A key hurdle to Donald Trump’s tax reforms has been eliminated, as last night’s US Senate vote in favour of a 2018 budget resolution means the president will only need a simple majority of 51 senators, rather than 60, to pass his tax cuts.
As a result he will not necessarily need to seek the support of Democratic legislators, assuming he can convince sufficient Republicans to back him.
A major programme of tax cuts was key to the president’s election campaign, with pledges to slash income and business taxes, as well as cutting some of the deductions and loopholes which complicate the system.
The latest budget bill opened the way for tax cuts of $1.5 trillion (£1.1 trillion) over 10 years, and also allows for extra spending in areas such as defence.
Stocks climbed modestly with the S&P 500 and the Dow Jones Industrial Average both closing up over 0.5pc, and gold sliding 0.6pc.

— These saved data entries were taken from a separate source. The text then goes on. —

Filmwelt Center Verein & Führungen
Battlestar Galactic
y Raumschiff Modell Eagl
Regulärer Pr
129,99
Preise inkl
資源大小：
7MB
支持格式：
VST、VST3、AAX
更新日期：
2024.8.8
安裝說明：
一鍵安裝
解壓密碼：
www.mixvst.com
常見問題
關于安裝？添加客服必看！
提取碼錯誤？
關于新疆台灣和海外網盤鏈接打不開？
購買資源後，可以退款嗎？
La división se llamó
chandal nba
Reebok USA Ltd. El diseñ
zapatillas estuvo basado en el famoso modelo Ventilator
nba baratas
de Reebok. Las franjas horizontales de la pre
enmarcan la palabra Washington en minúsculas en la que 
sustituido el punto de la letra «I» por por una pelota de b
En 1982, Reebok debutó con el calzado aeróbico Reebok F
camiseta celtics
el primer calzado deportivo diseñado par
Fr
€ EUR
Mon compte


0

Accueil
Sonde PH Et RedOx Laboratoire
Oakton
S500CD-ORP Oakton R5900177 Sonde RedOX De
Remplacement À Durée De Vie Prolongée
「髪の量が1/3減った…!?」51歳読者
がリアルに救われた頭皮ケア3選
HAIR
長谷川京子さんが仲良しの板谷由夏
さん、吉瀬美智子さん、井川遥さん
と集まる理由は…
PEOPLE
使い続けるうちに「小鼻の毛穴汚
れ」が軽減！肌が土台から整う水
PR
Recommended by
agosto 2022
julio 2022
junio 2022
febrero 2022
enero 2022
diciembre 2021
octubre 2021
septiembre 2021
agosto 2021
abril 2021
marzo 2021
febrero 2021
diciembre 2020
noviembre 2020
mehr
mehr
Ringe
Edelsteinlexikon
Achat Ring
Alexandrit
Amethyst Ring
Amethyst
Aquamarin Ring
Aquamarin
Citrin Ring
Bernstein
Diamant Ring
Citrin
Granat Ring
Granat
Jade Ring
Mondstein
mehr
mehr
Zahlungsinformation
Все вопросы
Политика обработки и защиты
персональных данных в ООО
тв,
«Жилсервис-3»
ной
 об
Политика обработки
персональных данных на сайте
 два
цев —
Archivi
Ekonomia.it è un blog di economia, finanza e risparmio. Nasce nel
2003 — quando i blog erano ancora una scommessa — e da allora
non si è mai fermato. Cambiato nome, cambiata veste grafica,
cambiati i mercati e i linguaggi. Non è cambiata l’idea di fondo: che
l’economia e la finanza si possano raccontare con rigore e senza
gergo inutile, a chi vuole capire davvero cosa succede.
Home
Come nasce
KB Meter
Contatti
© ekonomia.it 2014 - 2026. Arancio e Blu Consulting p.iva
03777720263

Treasury yields climbed to a nine-year high while the move also raised expectations of further interest rate hikes from the Federal Reserve.
Analysts believe the move should support stocks over the coming months - but those hoping for rapid progress on the tax plans may be disappointed.
“Overhauling the tax code and cutting taxes significantly, as planned by the president, is a very complex process and it will be no easy task for the administration to please all sides and get enough support for the final tax bill to be passed,” said Brian Davidson at Fathom Consulting.
“We believe that large corporate tax cuts will eventually be enacted, but this is more likely to happen in the first or second quarter next year, and not later this year as the administration hopes.”
For markets “the upshot is that we expect the so-called 'Trump trade' to come back to life as tax reform progresses, although it may be a bumpy ride as delays occur and divisions between Republicans are made public,” he said.
Mr Trump has pinned his hopes on tax cuts and spending hikes creating a substantial economic boost, with the result that tax revenues ultimately rise sufficiently to limit extra borrowing.
Economists remain sceptical of the proposals, however, and some Republicans are also keen to avoid a large increase in borrowing - meaning the president can expect some tough negotiations with his own party.
Meanwhile reports indicate that Jerome Powell, a governor at the Federal Reserve, is now the favourite candidate to replace Janet Yellen at the top of the central bank.
Ms Yellen had been considered a shoo-in by markets as unemployment is low and inflation under control, while she is very gradually pushing interest rates upwards from the emergency levels introduced in the wake of the financial crisis.
But in August she criticised the president’s plans to roll back the banking regulations introduced since the credit crunch and this is thought to have damaged her chance of being re-appointed when her term of office expires in February.
Gary Cohn, chief economic adviser at the White House, was another leading contender. But he criticised Mr Trump’s reaction to the Charlottesville protests, undermining his chances of taking the role.
Mr Cohn is also keen to push through major tax reforms, giving him an incentive to remain in his current role.